Excerpt:
-.-.-

# Need Rod repair



## Bill904 (Oct 11, 2007)

I have a 7', you might consider custom, I bought it at Pawn shop
several years ago. I like it, its caught a lot of smaller fish, but need all 
eyes replaced. If you do this ,I live in Navarre . my direct email is [email protected] ,, I am in no hurry to get it done, but I want too when convenient, too hot to fish right now anyway. ha,,


----------



## kelly1 (Oct 1, 2007)

May want to check out PFF discounts. There are forum members that do this work.


----------



## FlyinEagle (Sep 27, 2009)

*Rod*

Pm sent


----------



## FlyinEagle (Sep 27, 2009)

*Rod*

Sent you an email cannot find the pm button sorry.


----------



## jigslinger (Sep 30, 2007)

FlyinEagle said:


> Sent you an email cannot find the pm button sorry.


 Click on his name and it gives you the option.:thumbsup:


----------



## wld1985 (Oct 2, 2007)

I also Have a cheap rod that fell in the door hinge around and I went to shut the dorr and pinches it.. Would it be worth fixing/? ITs not broke all the way just cracked it.. Im sure if my little boy hooked a fish it would break..Not looking to get it fixed right this second but in the next few weeks..


----------



## Ultralite (Oct 1, 2007)

there is a guy named ron at "goin' fishing" on lillian hwy. he's the only person i'll let work on my rods/reels...very reasonably priced and quality work...


----------



## TraderDan (Jul 25, 2009)

wld1985 said:


> I also Have a cheap rod that fell in the door hinge around and I went to shut the dorr and pinches it.. Would it be worth fixing/? ITs not broke all the way just cracked it.. Im sure if my little boy hooked a fish it would break..Not looking to get it fixed right this second but in the next few weeks..


If its a cheap rod why even bother, u can buy a new one for 20-50 a repair would be atleast that? unless it has sentimental value:001_huh:


----------

-.-.-

Stated goal:
Answer these questions about the rod repair thread:
1. Where did Bill904 buy the 7' rod?
2. On what road is the shop where Ultralite says Ron works?
3. What price range does TraderDan give for buying a new rod?

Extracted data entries
-.-.-

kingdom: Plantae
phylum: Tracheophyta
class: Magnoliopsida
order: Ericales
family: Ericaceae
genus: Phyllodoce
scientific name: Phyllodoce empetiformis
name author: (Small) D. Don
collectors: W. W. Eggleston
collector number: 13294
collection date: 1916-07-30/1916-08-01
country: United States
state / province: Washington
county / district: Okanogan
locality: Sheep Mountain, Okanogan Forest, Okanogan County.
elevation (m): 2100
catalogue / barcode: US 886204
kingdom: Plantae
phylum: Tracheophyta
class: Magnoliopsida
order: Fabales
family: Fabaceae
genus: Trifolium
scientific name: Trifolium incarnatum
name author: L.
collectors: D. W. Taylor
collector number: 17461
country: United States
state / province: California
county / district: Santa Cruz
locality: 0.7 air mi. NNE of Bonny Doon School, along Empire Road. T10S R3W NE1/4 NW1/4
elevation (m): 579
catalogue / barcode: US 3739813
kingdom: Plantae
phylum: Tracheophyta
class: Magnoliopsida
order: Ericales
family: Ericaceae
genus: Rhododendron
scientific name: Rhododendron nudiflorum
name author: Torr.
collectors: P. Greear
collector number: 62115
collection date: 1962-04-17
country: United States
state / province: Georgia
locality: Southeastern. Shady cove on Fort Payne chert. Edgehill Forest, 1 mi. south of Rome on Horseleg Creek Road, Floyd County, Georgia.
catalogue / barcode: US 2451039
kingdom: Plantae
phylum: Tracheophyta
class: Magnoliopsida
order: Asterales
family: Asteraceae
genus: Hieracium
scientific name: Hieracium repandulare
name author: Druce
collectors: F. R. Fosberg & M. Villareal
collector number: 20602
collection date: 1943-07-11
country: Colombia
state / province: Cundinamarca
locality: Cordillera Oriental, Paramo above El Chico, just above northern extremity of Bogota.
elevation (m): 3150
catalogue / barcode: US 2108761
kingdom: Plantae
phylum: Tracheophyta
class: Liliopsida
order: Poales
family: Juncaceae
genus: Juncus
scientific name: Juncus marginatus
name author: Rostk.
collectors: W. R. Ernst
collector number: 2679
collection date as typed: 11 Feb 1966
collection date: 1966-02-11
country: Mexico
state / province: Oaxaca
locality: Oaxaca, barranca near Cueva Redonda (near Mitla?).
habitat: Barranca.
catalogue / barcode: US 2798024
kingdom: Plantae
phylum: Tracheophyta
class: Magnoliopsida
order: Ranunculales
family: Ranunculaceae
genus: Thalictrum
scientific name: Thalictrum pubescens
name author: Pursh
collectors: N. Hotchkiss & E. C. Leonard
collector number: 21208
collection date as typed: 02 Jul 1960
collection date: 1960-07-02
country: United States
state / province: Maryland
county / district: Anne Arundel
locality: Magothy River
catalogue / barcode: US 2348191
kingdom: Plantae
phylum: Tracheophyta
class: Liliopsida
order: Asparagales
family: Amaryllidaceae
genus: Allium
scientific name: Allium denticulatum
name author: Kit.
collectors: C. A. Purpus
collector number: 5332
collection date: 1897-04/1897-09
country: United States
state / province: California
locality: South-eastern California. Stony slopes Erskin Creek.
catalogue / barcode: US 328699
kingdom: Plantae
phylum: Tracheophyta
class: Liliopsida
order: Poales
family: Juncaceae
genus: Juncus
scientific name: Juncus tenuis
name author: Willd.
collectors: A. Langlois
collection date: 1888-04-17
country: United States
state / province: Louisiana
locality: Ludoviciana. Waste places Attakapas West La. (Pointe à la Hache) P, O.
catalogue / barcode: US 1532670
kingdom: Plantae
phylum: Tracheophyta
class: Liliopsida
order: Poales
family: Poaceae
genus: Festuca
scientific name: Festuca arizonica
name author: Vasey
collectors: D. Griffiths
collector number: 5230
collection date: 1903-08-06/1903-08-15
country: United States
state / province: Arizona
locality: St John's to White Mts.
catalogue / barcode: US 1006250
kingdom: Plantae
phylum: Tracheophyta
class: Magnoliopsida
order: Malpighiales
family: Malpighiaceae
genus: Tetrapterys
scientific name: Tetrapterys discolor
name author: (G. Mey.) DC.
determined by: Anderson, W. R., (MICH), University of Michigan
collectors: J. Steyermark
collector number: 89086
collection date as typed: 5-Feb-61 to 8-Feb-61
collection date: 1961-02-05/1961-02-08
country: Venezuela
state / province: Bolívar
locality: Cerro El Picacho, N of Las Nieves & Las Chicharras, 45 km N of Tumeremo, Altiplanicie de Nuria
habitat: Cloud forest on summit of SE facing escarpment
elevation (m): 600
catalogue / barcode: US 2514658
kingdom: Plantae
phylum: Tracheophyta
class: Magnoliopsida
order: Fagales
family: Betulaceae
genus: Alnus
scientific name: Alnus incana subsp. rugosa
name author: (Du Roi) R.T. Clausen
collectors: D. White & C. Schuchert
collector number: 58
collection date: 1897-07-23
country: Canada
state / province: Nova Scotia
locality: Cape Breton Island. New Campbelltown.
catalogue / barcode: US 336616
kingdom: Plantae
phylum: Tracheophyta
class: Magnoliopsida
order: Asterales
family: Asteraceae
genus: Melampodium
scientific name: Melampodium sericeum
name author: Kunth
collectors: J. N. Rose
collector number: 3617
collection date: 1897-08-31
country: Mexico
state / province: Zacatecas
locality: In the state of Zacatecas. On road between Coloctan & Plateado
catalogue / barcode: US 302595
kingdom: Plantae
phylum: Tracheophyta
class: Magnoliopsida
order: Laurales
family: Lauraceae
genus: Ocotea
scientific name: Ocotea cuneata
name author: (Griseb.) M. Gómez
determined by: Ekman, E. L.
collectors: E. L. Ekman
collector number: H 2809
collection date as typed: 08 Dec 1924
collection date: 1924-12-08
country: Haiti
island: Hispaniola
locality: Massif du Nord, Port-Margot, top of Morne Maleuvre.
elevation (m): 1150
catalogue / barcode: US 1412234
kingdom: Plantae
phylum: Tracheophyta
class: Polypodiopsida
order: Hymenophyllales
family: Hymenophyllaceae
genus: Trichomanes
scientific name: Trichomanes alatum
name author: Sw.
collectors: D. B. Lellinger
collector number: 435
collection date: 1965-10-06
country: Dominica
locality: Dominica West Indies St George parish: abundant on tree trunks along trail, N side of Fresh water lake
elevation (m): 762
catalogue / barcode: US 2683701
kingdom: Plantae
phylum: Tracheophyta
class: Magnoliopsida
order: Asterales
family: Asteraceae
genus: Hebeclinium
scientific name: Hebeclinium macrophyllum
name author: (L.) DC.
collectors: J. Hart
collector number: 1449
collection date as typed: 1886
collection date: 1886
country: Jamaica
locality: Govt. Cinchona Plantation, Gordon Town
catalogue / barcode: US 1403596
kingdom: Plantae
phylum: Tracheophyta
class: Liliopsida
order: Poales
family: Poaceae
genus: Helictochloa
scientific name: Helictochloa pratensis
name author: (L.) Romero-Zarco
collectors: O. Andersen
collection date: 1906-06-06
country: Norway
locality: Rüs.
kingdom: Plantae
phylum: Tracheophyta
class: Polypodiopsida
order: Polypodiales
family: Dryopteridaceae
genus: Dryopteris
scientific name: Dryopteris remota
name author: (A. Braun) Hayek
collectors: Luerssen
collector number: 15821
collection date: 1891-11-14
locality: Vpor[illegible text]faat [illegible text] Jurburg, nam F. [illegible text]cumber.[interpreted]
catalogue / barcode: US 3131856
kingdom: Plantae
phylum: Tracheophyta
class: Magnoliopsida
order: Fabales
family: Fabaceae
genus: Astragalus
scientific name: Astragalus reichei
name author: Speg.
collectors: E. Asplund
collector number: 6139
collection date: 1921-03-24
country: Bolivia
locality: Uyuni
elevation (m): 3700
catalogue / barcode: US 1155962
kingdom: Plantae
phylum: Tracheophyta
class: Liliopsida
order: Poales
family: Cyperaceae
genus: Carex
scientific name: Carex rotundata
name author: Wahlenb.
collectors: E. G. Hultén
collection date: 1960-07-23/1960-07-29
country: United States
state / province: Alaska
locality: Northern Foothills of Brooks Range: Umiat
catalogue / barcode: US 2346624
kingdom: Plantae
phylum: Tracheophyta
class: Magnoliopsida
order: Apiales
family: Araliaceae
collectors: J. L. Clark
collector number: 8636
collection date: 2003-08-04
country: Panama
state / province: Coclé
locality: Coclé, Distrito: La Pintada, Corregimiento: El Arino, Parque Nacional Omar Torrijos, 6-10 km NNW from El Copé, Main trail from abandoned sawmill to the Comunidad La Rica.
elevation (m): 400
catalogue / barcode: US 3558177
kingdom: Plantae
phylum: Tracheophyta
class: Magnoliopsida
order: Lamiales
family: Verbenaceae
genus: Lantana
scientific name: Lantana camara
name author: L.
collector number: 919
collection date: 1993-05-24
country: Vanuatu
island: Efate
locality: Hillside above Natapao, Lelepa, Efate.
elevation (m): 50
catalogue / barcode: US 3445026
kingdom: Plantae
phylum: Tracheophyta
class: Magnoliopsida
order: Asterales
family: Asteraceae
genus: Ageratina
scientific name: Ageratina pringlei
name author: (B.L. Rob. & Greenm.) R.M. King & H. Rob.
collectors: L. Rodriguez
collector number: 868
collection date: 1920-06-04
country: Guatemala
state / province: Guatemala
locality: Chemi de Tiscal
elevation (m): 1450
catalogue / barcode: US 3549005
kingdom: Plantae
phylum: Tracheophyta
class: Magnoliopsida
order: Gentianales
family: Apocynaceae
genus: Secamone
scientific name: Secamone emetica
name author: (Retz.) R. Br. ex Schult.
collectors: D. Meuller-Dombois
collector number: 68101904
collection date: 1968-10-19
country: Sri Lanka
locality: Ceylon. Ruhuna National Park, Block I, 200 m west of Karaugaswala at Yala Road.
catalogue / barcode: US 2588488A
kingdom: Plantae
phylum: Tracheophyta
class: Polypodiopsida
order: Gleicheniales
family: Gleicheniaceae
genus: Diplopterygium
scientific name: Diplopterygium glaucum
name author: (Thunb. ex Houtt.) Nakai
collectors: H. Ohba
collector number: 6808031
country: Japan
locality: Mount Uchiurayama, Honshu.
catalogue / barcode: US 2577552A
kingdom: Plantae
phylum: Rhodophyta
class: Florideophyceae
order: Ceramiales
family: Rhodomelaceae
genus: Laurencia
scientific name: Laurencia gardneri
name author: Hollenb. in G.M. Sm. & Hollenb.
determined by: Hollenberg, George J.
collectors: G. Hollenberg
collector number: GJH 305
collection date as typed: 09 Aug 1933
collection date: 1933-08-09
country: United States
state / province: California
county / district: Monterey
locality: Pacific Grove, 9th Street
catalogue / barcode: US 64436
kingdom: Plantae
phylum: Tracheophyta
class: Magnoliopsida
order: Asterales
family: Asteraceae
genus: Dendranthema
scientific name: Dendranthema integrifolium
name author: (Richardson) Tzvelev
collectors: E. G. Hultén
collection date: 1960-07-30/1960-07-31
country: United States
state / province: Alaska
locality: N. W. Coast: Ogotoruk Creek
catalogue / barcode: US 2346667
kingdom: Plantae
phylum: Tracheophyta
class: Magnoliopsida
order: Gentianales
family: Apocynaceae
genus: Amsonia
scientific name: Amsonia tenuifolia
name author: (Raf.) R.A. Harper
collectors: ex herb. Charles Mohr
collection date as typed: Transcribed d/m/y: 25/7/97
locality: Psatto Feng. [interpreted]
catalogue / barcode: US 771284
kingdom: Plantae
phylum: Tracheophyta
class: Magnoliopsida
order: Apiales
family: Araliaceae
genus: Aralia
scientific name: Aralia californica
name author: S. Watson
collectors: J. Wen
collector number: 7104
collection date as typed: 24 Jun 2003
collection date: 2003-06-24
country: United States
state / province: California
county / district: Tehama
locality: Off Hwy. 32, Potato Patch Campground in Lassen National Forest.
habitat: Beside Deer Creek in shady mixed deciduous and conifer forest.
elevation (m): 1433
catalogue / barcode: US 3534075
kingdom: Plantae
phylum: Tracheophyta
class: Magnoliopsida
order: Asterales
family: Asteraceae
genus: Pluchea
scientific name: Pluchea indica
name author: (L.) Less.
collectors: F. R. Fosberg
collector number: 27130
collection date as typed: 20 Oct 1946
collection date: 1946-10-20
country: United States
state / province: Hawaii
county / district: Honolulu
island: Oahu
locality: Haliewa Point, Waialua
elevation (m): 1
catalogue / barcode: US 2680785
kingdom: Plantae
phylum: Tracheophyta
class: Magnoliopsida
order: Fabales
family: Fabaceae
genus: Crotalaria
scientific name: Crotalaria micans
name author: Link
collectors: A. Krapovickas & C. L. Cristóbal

-.-.-

Exercise solution:
1. At a pawn shop
2. Lillian Hwy
3. 20-50